Note: this sounds like a previously asked question but the answers there went down a very different path (bool related) which doesn't apply to this question. Pls don't mark as duplicate!


Solution

  • For Pandas 1.5.0+, there's an easy way to do this. If you use a defaultdict instead of a normal dict for the dtype argument, any columns which aren't explicitly listed in the dictionary will use the default as their type. E.g.

    from collections import defaultdict
    types = defaultdict(lambda: str, A="int", B="float")
    df = pd.read_csv("/path/to/file.csv", dtype=types, keep_default_na=False)
    

    (I haven't tested this, but I assume you still need keep_default_na=False)

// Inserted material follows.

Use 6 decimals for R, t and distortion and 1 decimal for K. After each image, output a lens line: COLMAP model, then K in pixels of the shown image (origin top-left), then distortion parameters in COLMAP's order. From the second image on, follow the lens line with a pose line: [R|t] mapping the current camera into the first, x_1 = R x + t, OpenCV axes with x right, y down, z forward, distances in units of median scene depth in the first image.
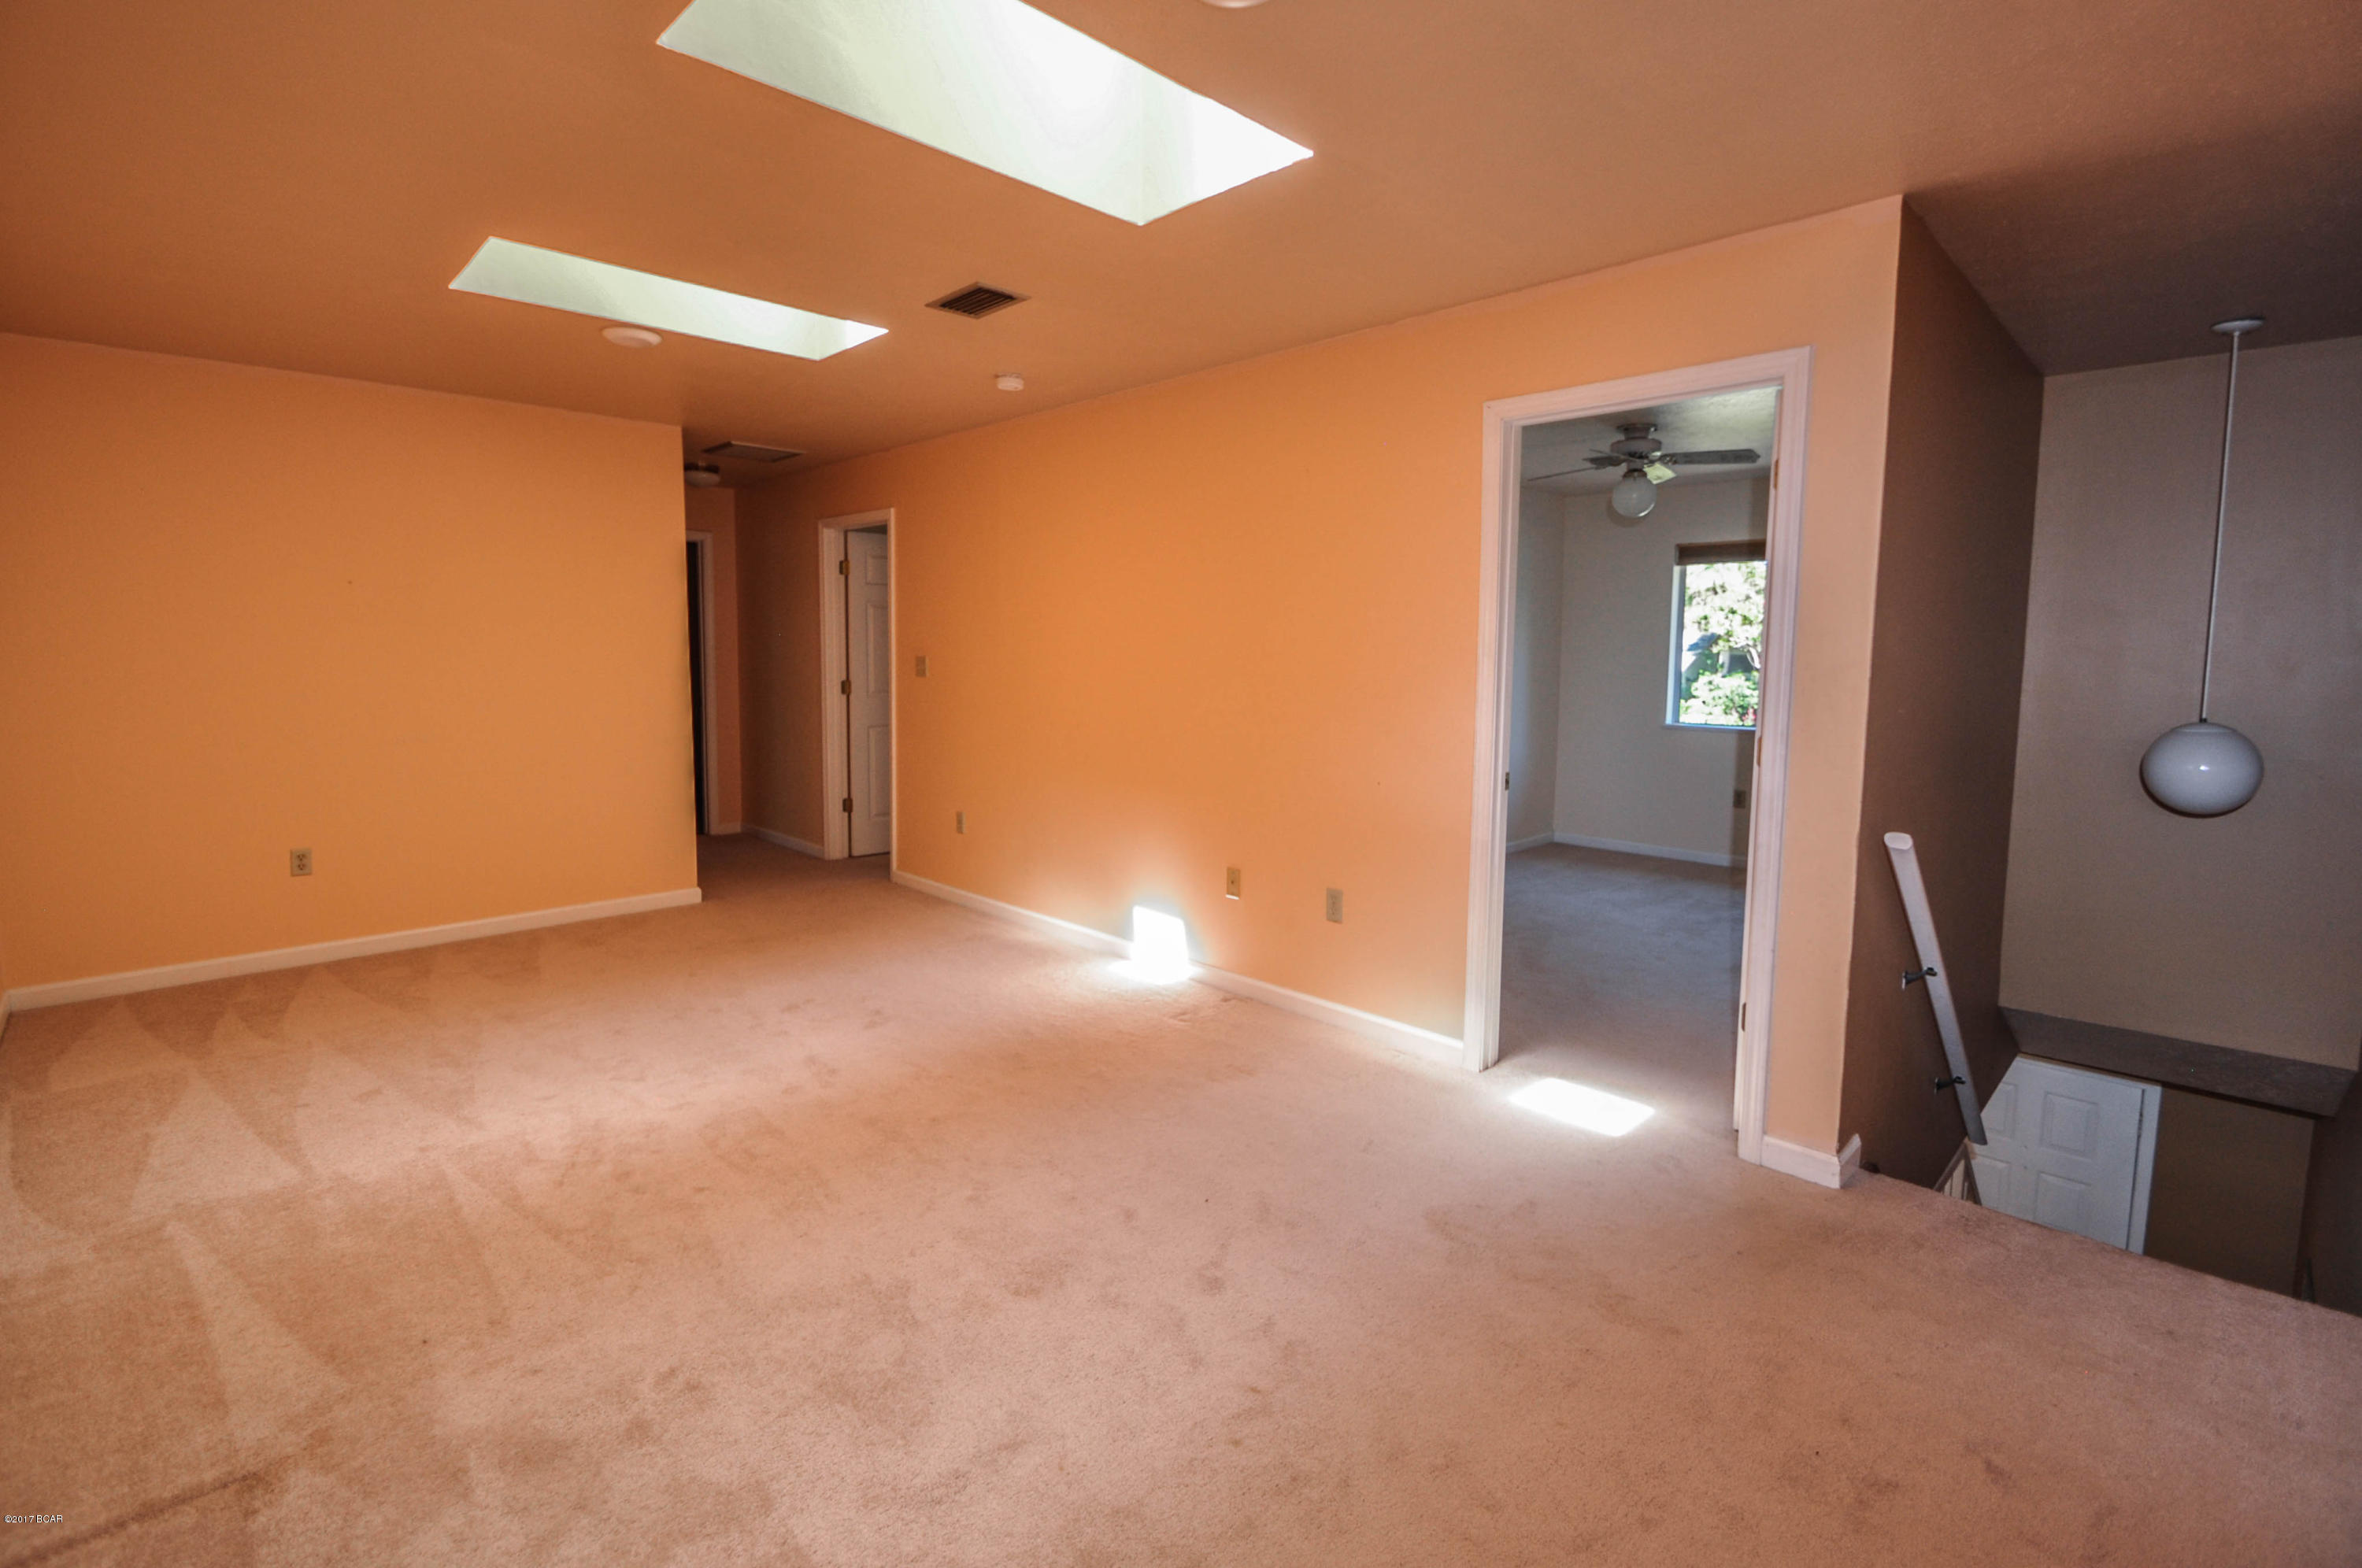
lens RADIAL K [[1036.3, 0, 1176.3], [0, 1036.3, 744.0], [0, 0, 1]] dist [-0.016384, -0.000157]
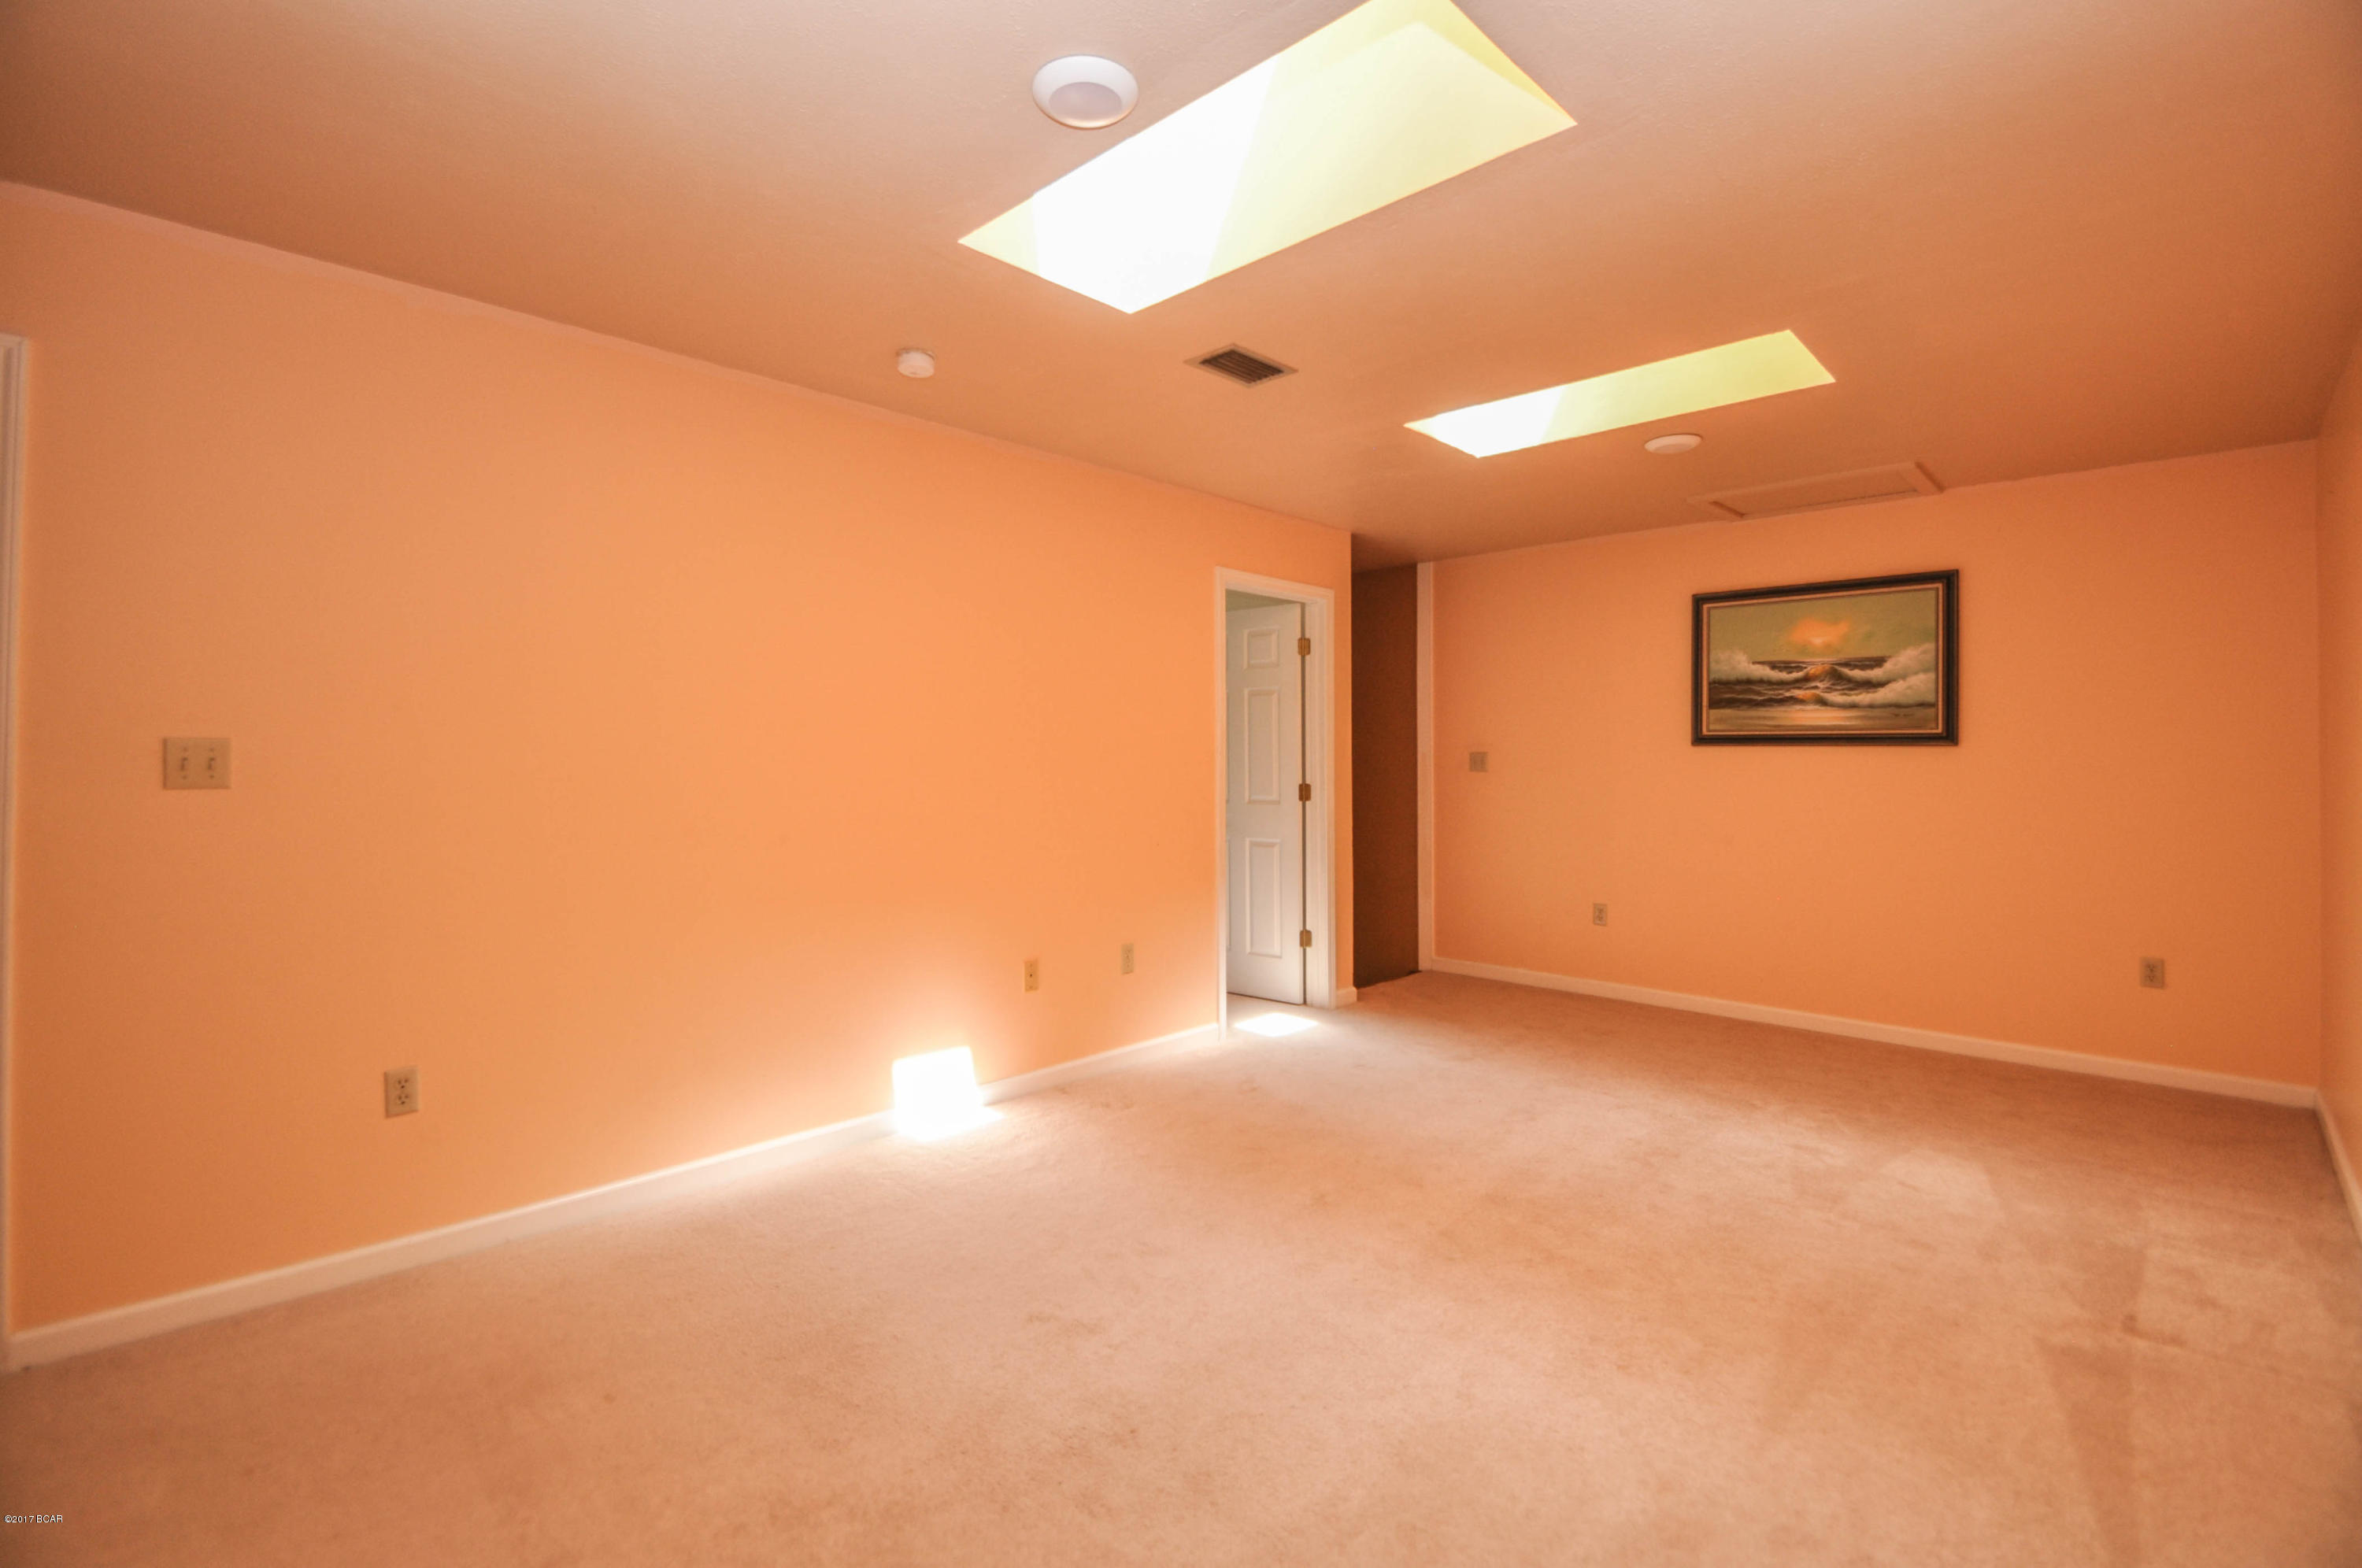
lens RADIAL K [[1036.3, 0, 1176.3], [0, 1036.3, 744.0], [0, 0, 1]] dist [-0.016384, -0.000157]
pose [[0.013658, -0.025494, 0.999582, -0.938109], [0.068973, 0.997318, 0.024494, -0.098079], [-0.997525, 0.068609, 0.015380, 0.883869]]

    For older versions of Pandas:

    You can read the entire csv as strings then convert your desired columns to other types afterwards like this:

    df = pd.read_csv('/path/to/file.csv', dtype=str, keep_default_na=False)
    # example df; yours will be from pd.read_csv() above
    df = pd.DataFrame({'A': ['1', '3', '5'], 'B': ['2', '4', '6'], 'C': ['x', 'y', 'z']})
    types_dict = {'A': int, 'B': float}
    for col, col_type in types_dict.items():
        df[col] = df[col].astype(col_type)
    

    keep_default_na=False is necessary if some of the columns are empty strings or something like NA which pandas convert to NA of type float by default, which would make you end up with a mixed datatype of str/float

    Another approach, if you really want to specify the proper types for all columns when reading the file in and not change them after: read in just the column names (no rows), then use those to fill in which columns should be strings

    col_names = pd.read_csv('file.csv', nrows=0).columns
    types_dict = {'A': int, 'B': float}
    types_dict.update({col: str for col in col_names if col not in types_dict})
    pd.read_csv('file.csv', dtype=types_dict)